I used to use to_csv() to output to company network drive which was too slow and took one hour to output 1GB csv file. just tried to output to my laptop C: drive with to_csv() statement, it only took 2 mins to output 1GB csv file.

Comments

0

Try either Apache's parquet file format, or polars package, which is an alternative to the usual pandas.

I was trying to cache some data locally from my server, it has 59 millions rows on 9 columns; pandas.DataFrame.to_csv simply died therefore couldn't be timed.

I put a breakpoint on the way out and saved it down using parquet and read it back into polars dataframe (the reading wasn't timed but it was roughly 5-10 seconds):

[ins] In [6]:import polars as pl
[ins] In []:pf = pl.read_parquet('path_to_my_data.parquet') 

I wrote this huge dataframe to csv using polars:

[ins] In [8]: %timeit pf.write_csv('path_to_my_data.csv')                                                                         
24.3 s ± 5.79 s per loop (mean ± std. dev. of 7 runs, 1 loop each)

I casted polars dataframe to a pandas one and wrote it down using both hdf and parquet:

[ins] In [9]: df = pf.to_pandas() 
[ins] In [11]: %timeit df.to_parquet('path_to_data2.parquet')                                                                                       
11.7 s ± 138 ms per loop (mean ± std. dev. of 7 runs, 1 loop each)
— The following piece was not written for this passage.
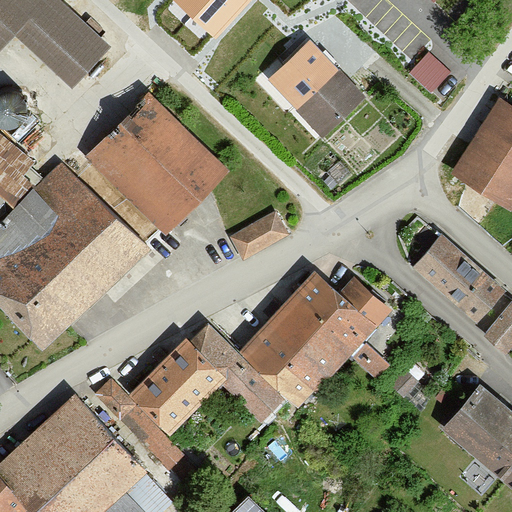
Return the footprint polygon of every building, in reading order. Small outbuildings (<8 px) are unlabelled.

[ins] In [12]: %timeit df.to_hdf('path_to_my_data.h5', key="stage", mode="w")  
15.4 s ± 723 ms per loop (mean ± std. dev. of 7 runs, 1 loop each)
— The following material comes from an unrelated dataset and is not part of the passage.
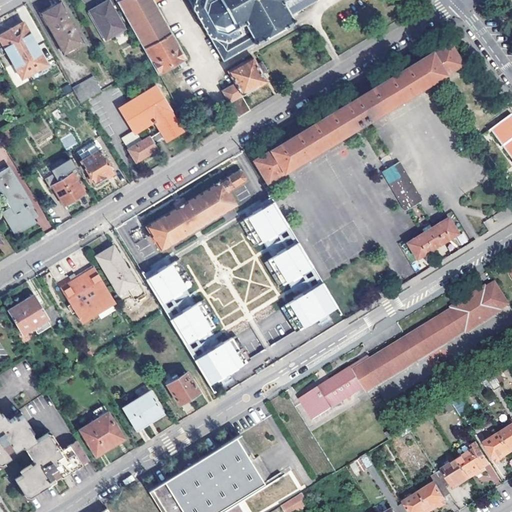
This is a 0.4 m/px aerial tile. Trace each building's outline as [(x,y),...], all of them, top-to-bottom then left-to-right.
[(162,0),(116,0),(152,62),(159,73),(185,58),(163,18),(170,15),(162,0)] [(189,0),(224,61),(254,43),(255,45),(259,43),(258,41),(292,22),(293,24),(296,22),(295,20),(296,19),(295,18),(294,18),(291,14),(316,0),(189,0)] [(90,12),(106,40),(124,29),(108,1),(90,12)] [(39,13),(64,54),(82,43),(59,2),(39,13)] [(23,22),(0,34),(0,40),(21,78),(46,65),(23,22)] [(254,161),(267,183),(463,63),(449,43),(254,161)] [(224,91),(238,118),(250,111),(242,96),(267,82),(253,58),(230,71),(237,83),(224,91)] [(0,74),(0,93),(2,97),(15,90),(5,72),(0,74)] [(71,89),(80,103),(100,91),(92,78),(71,89)] [(182,131),(169,111),(171,110),(156,86),(119,109),(133,132),(123,140),(136,162),(158,149),(154,143),(163,137),(166,141),(182,131)] [(511,117),(510,114),(492,128),(511,154),(511,117)] [(6,130),(0,133),(0,137),(1,140),(9,136),(6,130)] [(77,156),(95,184),(96,183),(98,185),(105,181),(104,178),(105,178),(106,179),(113,175),(112,173),(113,172),(97,144),(77,156)] [(74,199),(84,193),(73,175),(78,172),(70,158),(50,170),(52,174),(43,179),(49,189),(52,187),(63,206),(74,199)] [(381,173),(404,212),(423,200),(400,162),(396,164),(395,163),(385,169),(386,170),(381,173)] [(39,172),(43,179),(52,174),(50,170),(48,167),(39,172)] [(1,213),(14,236),(35,223),(33,219),(37,217),(8,170),(0,174),(0,189),(11,207),(1,213)] [(176,208),(146,226),(161,250),(256,192),(244,174),(243,173),(241,171),(239,171),(186,202),(184,198),(174,204),(176,208)] [(273,201),(243,220),(258,243),(262,241),(278,231),(287,225),(273,201)] [(408,242),(418,258),(451,237),(443,221),(408,242)] [(278,231),(262,241),(272,257),(288,247),(278,231)] [(312,266),(297,242),(288,247),(272,257),(268,260),(282,284),(286,281),(303,271),(312,266)] [(112,246),(95,256),(120,294),(136,284),(112,246)] [(175,262),(145,280),(160,303),(169,298),(185,288),(189,285),(175,262)] [(115,301),(94,267),(74,279),(72,281),(69,277),(58,284),(81,322),(115,301)] [(303,271),(286,281),(297,298),(313,288),(303,271)] [(297,298),(285,305),(299,329),(337,306),(322,282),(313,288),(297,298)] [(371,359),(368,355),(351,366),(364,387),(366,391),(465,329),(467,331),(500,310),(499,308),(508,303),(495,282),(487,286),(485,285),(451,305),(453,307),(371,359)] [(185,288),(169,298),(179,314),(195,305),(185,288)] [(8,311),(22,334),(34,327),(38,334),(50,326),(46,320),(48,319),(34,296),(8,311)] [(214,326),(199,302),(195,305),(179,314),(170,320),(184,344),(194,338),(210,328),(214,326)] [(210,328),(194,338),(204,355),(220,344),(210,328)] [(204,355),(194,360),(209,384),(246,361),(232,337),(220,344),(204,355)] [(511,364),(494,375),(501,386),(511,378),(511,364)] [(300,398),(313,419),(364,387),(351,366),(300,398)] [(167,385),(179,405),(200,393),(187,373),(167,385)] [(488,379),(495,391),(501,387),(501,386),(494,375),(488,379)] [(123,409),(137,431),(164,414),(150,393),(123,409)] [(452,401),(461,417),(471,411),(461,395),(452,401)] [(15,478),(28,498),(65,476),(89,461),(77,441),(61,451),(49,431),(38,439),(28,424),(30,423),(21,411),(8,419),(3,411),(1,413),(0,411),(0,463),(3,464),(12,457),(9,454),(17,449),(24,444),(35,461),(20,470),(23,474),(15,478)] [(80,431),(96,457),(124,439),(109,414),(80,431)] [(511,426),(502,433),(511,449),(511,426)] [(400,434),(402,437),(412,431),(410,427),(400,434)] [(486,443),(498,462),(511,453),(511,449),(502,433),(486,443)] [(244,435),(238,438),(267,484),(272,481),(244,435)] [(152,492),(164,511),(210,511),(209,509),(232,494),(237,502),(267,484),(238,438),(152,492)] [(491,463),(478,443),(473,447),(475,450),(459,460),(470,478),(482,471),(482,472),(487,469),(485,466),(491,463)] [(361,457),(368,469),(375,465),(367,454),(361,457)] [(470,478),(459,460),(443,469),(444,471),(438,474),(446,487),(452,483),(453,485),(458,483),(459,485),(470,478)] [(325,479),(329,484),(348,472),(345,467),(336,473),(325,479)] [(438,474),(438,473),(432,477),(435,483),(444,497),(451,494),(446,487),(438,474)] [(274,481),(283,497),(297,490),(289,474),(274,481)] [(444,497),(435,483),(421,492),(432,511),(439,506),(440,508),(444,505),(442,501),(445,499),(444,497)] [(400,506),(403,511),(429,511),(432,511),(421,492),(400,506)] [(285,511),(298,511),(310,504),(303,493),(282,506),(285,511)] [(210,511),(221,511),(237,502),(232,494),(209,509),(210,511)] [(250,511),(244,499),(238,502),(243,511),(250,511)]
The parquet file was 1.8G whereas the h5 file was 4.3G. to_parquet from pandas has performed compression (snappy, gzip, or brotil), however we as end users don't need to decompress it.

Either of them can be a promising, if not exceeding, alternative if you need to deal with huge amount of data and data query back and forth is a must.

Comments

0

Opening a file with a one MB buffer makes a significant difference when saving on a shared folder.

import timeit
import pandas as pd
import numpy as np

df = pd.DataFrame({'A': range(1000000)})
df['A'] = df.loc[:, 'A'] * 2 * np.pi

file_name = r'\\shared_folder_path\blah.csv'
print(timeit.timeit(lambda: df.to_csv(file_name), number=1))
print(timeit.timeit(lambda: df.to_csv(file_name, chunksize=1000000), number=1))
print(timeit.timeit(lambda: df.to_csv(open(file_name, 'wb', 1000000)), number=1))
print(timeit.timeit(lambda: df.to_csv(open(file_name, 'wb', 1000000), chunksize=1000000), number=1))

Output:

59.76983120001387
61.62541880001663
6.958319600002142
9.22059939999599

Using a buffer helps while the chunksize parameter is detrimental.

When changing the file path to the local disc, we get the following output:

2.2724577999906614
2.2463568999955896
2.1668612000066787
2.2025332000048365

The impact of buffering is insignificant while the chunksize parameter is counterproductive, again.